Le désaccord sur la question de la frontière de l’Oregon avait failli déclencher une guerre avec les États-Unis. C’est pourquoi le nouveau gouverneur général, Lord Cathcart, soldat professionnel sans appartenance politique, eut pour mission de consolider les défenses canadiennes. Une fois le danger passé, Cathcart fut remplacé par Lord Elgin, jeune Ecossais brillant, issu d’une famille noble très influente, qui, bien que conservateur, fut choisi par le nouveau gouvernement libéral. Le secrétaire britannique aux affaires coloniales, Earl Grey, était d’avis de laisser les colonies de l’Amérique du Nord libres de conduire leurs propres affaires.

Un projet de loi très contesté met à rude épreuve le principe de la règle ministérielle

Montréal était devenue la nouvelle capitale. Elgin y arriva en janvier 1847, au moment où le délicat équilibre établi par Draper était sur le point d’être rompu. L’issue inévitable de cette mésalliance eut lieu en avril de la même année, date à laquelle l’administration de Draper fut remplacée par un ministère de fortune à dominance tory qui ne comptait parmi ses membres qu’un seul Canadien français. En demandant que des élections soient tenues en janvier 1848, Elgin mit fin à une situation insoutenable.

Les réformateurs gagnèrent une majorité décisive dans les provinces de l’Union. Lafontaine et Baldwin, véritables co-ministres, étaient chacun responsables de la politique de leur région.

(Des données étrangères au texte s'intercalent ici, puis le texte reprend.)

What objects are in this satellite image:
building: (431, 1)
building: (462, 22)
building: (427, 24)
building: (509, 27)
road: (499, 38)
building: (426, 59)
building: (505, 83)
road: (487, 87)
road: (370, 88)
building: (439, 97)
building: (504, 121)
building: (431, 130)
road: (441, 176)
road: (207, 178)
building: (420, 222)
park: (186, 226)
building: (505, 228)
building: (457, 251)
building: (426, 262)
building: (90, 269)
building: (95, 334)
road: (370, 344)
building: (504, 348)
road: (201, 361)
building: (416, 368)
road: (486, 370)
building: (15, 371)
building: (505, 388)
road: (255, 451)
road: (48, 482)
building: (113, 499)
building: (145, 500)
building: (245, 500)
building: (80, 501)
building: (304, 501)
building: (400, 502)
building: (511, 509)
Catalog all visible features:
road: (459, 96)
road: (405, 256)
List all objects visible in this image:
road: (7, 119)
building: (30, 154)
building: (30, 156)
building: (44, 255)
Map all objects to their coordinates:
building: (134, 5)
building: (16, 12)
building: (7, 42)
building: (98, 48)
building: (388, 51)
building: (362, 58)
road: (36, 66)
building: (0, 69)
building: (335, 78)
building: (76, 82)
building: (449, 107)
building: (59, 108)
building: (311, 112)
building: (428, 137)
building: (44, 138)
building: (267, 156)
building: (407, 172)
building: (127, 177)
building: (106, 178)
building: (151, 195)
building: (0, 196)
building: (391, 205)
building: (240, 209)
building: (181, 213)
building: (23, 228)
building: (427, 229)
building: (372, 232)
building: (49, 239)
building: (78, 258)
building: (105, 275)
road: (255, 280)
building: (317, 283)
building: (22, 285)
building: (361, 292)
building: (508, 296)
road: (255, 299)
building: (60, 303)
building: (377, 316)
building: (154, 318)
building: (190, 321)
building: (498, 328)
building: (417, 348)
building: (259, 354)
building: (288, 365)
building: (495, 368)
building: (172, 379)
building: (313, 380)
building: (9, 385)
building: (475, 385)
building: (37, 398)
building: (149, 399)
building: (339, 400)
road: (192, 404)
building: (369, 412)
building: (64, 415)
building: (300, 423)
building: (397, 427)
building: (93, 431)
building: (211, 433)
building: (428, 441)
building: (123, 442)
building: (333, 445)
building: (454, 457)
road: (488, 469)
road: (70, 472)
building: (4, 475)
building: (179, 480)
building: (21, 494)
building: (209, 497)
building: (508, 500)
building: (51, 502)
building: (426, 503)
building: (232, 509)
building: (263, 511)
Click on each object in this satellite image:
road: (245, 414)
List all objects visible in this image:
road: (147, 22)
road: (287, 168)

Ils formèrent un cabinet composé exclusivement de membres appartenant au parti majoritaire. Le gouverneur général confirma qu’il était lié par leurs conseils.

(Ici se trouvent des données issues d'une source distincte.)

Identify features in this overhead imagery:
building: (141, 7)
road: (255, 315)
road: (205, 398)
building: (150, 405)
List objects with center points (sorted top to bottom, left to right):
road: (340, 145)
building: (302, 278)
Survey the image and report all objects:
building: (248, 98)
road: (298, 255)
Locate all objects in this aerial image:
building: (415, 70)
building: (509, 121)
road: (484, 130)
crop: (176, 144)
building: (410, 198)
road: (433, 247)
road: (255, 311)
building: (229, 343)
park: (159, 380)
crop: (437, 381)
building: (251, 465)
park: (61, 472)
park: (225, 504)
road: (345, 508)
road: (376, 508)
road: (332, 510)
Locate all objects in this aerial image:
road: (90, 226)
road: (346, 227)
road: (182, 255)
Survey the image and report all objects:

La souveraineté était enfin un fait accompli, du moins pouvait-on le croire. Après avoir passé toute une série de lois, aussi nécessaires que tardives, le ministère soumit un projet visant à dédommager les propriétaires du Bas-Canada dont les biens avaient été saccagés pendant la rébellion. Une loi semblable avait été passée, pour les mêmes raisons, dans le Haut-Canada en 1846 par une administration conservatrice. Pourtant, ledit projet provoqua de vives objections de la part des Tories qui refusaient que des propriétaires français qui avaient embrassé la cause des rebelles soient « récompensés pour leur trahison ». La loi fut cependant passée par une forte majorité et le gouvernement responsable rudement mis à l’épreuve.

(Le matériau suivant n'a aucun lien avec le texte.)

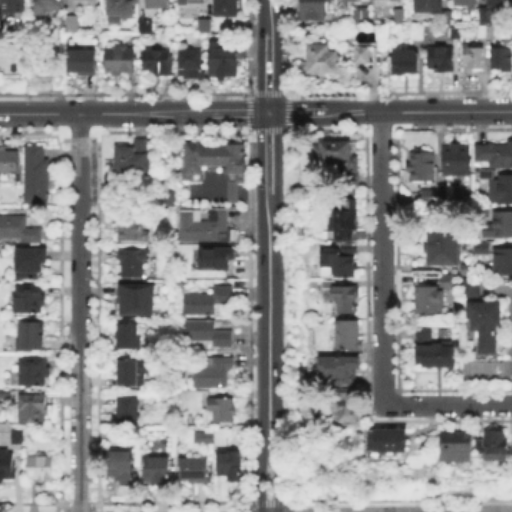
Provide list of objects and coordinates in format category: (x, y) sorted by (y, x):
building: (85, 0)
building: (89, 0)
building: (386, 0)
building: (500, 0)
building: (193, 1)
building: (193, 1)
building: (155, 2)
building: (498, 2)
building: (159, 3)
building: (339, 3)
building: (347, 3)
building: (464, 3)
building: (467, 4)
building: (11, 5)
building: (45, 5)
building: (424, 5)
building: (15, 6)
building: (50, 6)
building: (429, 6)
building: (222, 7)
building: (120, 8)
building: (227, 9)
building: (310, 9)
building: (117, 10)
building: (313, 10)
building: (358, 13)
building: (448, 14)
building: (483, 14)
road: (267, 15)
building: (360, 16)
building: (398, 17)
building: (75, 23)
building: (142, 24)
building: (202, 24)
building: (145, 26)
building: (206, 27)
building: (418, 31)
building: (453, 32)
building: (485, 32)
building: (360, 53)
building: (364, 54)
building: (117, 57)
building: (319, 57)
building: (437, 57)
building: (470, 57)
building: (498, 57)
building: (120, 58)
building: (155, 59)
building: (221, 59)
building: (322, 59)
building: (502, 59)
building: (79, 60)
building: (80, 60)
building: (191, 60)
building: (402, 60)
building: (441, 60)
building: (473, 60)
building: (224, 61)
building: (158, 62)
building: (188, 62)
building: (406, 64)
road: (267, 71)
road: (416, 111)
road: (239, 112)
traffic signals: (268, 112)
road: (294, 112)
road: (105, 113)
road: (268, 152)
building: (493, 152)
building: (335, 154)
building: (131, 155)
building: (495, 155)
building: (134, 156)
building: (8, 158)
building: (8, 158)
building: (340, 158)
building: (453, 158)
building: (456, 160)
building: (215, 161)
building: (218, 163)
building: (419, 164)
building: (423, 168)
building: (33, 173)
building: (36, 175)
building: (486, 175)
building: (499, 187)
building: (505, 191)
building: (427, 194)
building: (169, 197)
building: (482, 208)
building: (343, 218)
building: (342, 221)
building: (501, 222)
building: (11, 225)
building: (203, 225)
building: (503, 225)
building: (206, 226)
building: (17, 227)
building: (132, 227)
building: (131, 228)
building: (32, 237)
building: (440, 245)
building: (481, 246)
building: (444, 248)
building: (1, 254)
building: (213, 256)
building: (214, 257)
building: (335, 259)
building: (501, 259)
building: (130, 260)
road: (381, 260)
building: (26, 261)
building: (342, 262)
building: (502, 262)
building: (29, 263)
building: (133, 263)
building: (467, 268)
building: (445, 280)
building: (469, 286)
building: (472, 288)
building: (429, 295)
building: (26, 297)
building: (134, 297)
building: (134, 297)
building: (341, 297)
building: (204, 298)
building: (28, 299)
building: (346, 299)
building: (430, 301)
building: (208, 303)
road: (79, 313)
road: (268, 317)
building: (482, 323)
building: (487, 324)
building: (204, 331)
building: (424, 332)
building: (28, 334)
building: (125, 334)
building: (209, 334)
building: (345, 334)
building: (31, 336)
building: (348, 336)
building: (128, 337)
building: (430, 348)
building: (436, 355)
building: (332, 368)
building: (27, 370)
building: (130, 370)
building: (340, 370)
building: (31, 371)
building: (134, 372)
building: (211, 372)
building: (214, 372)
building: (0, 393)
building: (348, 401)
road: (451, 404)
building: (29, 406)
building: (125, 407)
building: (219, 407)
building: (347, 408)
building: (128, 409)
building: (33, 410)
building: (221, 410)
building: (200, 435)
building: (216, 437)
building: (12, 438)
building: (389, 438)
building: (368, 439)
building: (387, 443)
building: (453, 444)
building: (493, 444)
building: (453, 445)
building: (497, 446)
building: (5, 463)
building: (226, 463)
building: (120, 464)
building: (121, 465)
building: (229, 465)
building: (7, 466)
building: (38, 466)
building: (42, 468)
building: (154, 468)
building: (192, 468)
building: (157, 469)
building: (195, 470)
road: (260, 477)
road: (277, 477)
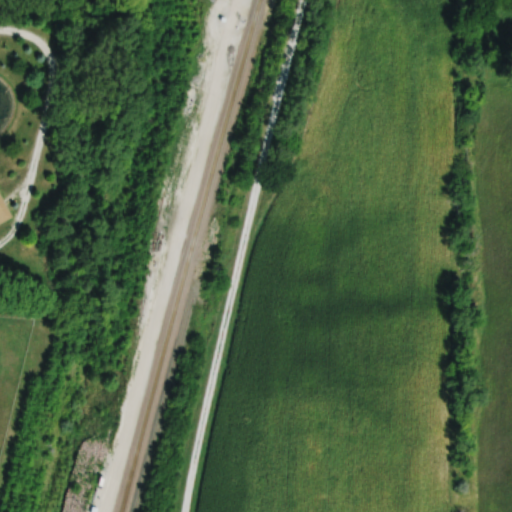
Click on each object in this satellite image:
road: (51, 89)
building: (3, 213)
road: (237, 255)
railway: (199, 256)
railway: (204, 289)
crop: (354, 290)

La Loi d’indemnité pouvait encore être rejetée par le Cabinet britannique. Un groupe de pression, formé de Tories éminents, fut envoyé dans ce but à Londres, sans succès. Earl Grey et ses collègues refusèrent d’intervenir. La rhétorique loyaliste, les appels au gouverneur et à l’Angleterre, même le recours à la violence, tactiques utilisées autrefois avec bonheur par l’opposition, ne purent ébranler le gouvernement responsable. Les efforts désespérés d’une clique de privilégiés furent vains. Le Canada était désormais, d’après l’historien Arthur Lower, un pays où « les votes des hommes se valaient et les désirs de la majorité étaient l’autorité suprême ».

Les personnages effacés qui avaient été les instigateurs de ce tournant historique, Lafontaine et Baldwin, se retirèrent de la politique active deux ans plus tard, leur mission accomplie. Bien que la Nouvelle-Écosse instaurât un gouvernement ministériel deux ans avant la province du Canada, elle s’inspira pour le faire de la formule mise au point par Baldwin dès 1836.

Cette formule fut d’ailleurs appliquée aux colonies britanniques du monde entier pour les aider à passer sans heurt de l’état colonial à l’état indépendant. Ni Baldwin ni Lafontaine ne souhaitait l’indépendance totale ; pourtant ils amorcèrent le processus qui, sans violence, y menait inéluctablement.

Ils avaient agi en vrais Canadiens, ces hommes prudents et raisonnables qui incarnaient les vertus de leur pays. Malheureusement, il est également dans la nature des Canadiens de n’attacher que peu d’importance à leurs héros nationaux. Si l’on rendait à Lafontaine et à Baldwin les hommages qu’ils méritent, peut-être serions-nous aujourd’hui moins troublés par notre manque d’identité nationale.